■ Work request: Write down exactly the lines of the records below, beginning with the first and ending with the line that includes "Activities being proposed".
START Material for this task
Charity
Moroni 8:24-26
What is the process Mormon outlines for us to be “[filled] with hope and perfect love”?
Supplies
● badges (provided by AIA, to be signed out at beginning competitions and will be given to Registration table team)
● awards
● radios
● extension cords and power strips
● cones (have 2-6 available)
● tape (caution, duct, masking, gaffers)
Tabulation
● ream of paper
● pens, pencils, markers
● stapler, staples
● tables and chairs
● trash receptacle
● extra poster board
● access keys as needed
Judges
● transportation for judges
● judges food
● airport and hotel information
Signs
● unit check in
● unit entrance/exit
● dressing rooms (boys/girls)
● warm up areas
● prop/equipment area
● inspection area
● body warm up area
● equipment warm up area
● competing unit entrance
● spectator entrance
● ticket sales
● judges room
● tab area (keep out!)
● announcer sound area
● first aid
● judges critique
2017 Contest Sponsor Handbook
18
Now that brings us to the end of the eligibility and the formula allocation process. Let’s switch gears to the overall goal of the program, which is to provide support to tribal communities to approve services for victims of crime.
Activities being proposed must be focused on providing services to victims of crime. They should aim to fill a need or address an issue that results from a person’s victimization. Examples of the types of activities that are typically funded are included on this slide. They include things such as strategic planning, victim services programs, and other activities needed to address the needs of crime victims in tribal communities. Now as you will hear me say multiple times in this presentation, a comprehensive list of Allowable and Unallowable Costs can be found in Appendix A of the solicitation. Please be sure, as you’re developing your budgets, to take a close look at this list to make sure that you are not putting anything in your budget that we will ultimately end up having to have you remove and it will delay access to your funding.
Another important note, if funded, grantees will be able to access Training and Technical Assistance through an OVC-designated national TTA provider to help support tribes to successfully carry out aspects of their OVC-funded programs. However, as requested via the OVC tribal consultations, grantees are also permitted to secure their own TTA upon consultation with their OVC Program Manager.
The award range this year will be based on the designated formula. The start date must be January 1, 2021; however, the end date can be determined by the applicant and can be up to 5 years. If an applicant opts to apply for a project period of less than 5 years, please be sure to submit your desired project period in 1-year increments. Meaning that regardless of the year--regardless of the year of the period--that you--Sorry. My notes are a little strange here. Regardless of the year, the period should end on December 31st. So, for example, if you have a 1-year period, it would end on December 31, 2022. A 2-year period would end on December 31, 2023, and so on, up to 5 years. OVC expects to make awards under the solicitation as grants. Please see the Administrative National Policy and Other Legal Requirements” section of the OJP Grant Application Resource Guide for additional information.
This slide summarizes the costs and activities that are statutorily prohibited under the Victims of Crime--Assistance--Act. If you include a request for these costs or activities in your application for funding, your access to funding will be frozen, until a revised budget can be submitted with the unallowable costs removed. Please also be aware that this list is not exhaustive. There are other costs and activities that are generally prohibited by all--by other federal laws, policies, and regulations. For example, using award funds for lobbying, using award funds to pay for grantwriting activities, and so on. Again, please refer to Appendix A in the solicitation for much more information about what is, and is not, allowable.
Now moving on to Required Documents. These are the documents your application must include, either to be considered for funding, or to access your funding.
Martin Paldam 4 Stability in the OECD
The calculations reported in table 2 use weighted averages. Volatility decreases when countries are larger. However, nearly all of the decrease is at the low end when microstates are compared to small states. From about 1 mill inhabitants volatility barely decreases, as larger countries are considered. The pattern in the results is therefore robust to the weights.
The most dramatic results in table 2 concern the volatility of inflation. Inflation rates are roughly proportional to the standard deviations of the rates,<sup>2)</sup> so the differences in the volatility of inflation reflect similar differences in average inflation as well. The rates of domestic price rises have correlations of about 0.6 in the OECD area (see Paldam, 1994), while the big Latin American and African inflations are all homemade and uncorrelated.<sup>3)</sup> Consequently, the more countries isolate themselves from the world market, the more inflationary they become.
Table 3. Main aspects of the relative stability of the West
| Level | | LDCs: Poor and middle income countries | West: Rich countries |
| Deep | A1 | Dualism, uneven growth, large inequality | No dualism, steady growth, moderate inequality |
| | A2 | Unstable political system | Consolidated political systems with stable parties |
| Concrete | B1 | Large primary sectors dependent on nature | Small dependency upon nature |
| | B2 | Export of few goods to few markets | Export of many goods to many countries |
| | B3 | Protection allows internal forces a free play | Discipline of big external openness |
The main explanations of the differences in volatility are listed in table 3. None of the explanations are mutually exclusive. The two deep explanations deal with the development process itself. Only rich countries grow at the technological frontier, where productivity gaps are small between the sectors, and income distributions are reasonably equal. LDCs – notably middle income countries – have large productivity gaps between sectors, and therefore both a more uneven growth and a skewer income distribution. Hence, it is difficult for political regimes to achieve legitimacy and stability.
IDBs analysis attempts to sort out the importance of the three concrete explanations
END Material for this task
■ Task response:
Charity
Moroni 8:24-26
What is the process Mormon outlines for us to be “[filled] with hope and perfect love”?
Supplies
● badges (provided by AIA, to be signed out at beginning competitions and will be given to Registration table team)
● awards
● radios
● extension cords and power strips
● cones (have 2-6 available)
● tape (caution, duct, masking, gaffers)
Tabulation
● ream of paper
● pens, pencils, markers
● stapler, staples
● tables and chairs
● trash receptacle
● extra poster board
● access keys as needed
Judges
● transportation for judges
● judges food
● airport and hotel information
Signs
● unit check in
● unit entrance/exit
● dressing rooms (boys/girls)
● warm up areas
● prop/equipment area
● inspection area
● body warm up area
● equipment warm up area
● competing unit entrance
● spectator entrance
● ticket sales
● judges room
● tab area (keep out!)
● announcer sound area
● first aid
● judges critique
2017 Contest Sponsor Handbook
18
Now that brings us to the end of the eligibility and the formula allocation process. Let’s switch gears to the overall goal of the program, which is to provide support to tribal communities to approve services for victims of crime.
Activities being proposed must be focused on providing services to victims of crime. They should aim to fill a need or address an issue that results from a person’s victimization. Examples of the types of activities that are typically funded are included on this slide. They include things such as strategic planning, victim services programs, and other activities needed to address the needs of crime victims in tribal communities. Now as you will hear me say multiple times in this presentation, a comprehensive list of Allowable and Unallowable Costs can be found in Appendix A of the solicitation. Please be sure, as you’re developing your budgets, to take a close look at this list to make sure that you are not putting anything in your budget that we will ultimately end up having to have you remove and it will delay access to your funding.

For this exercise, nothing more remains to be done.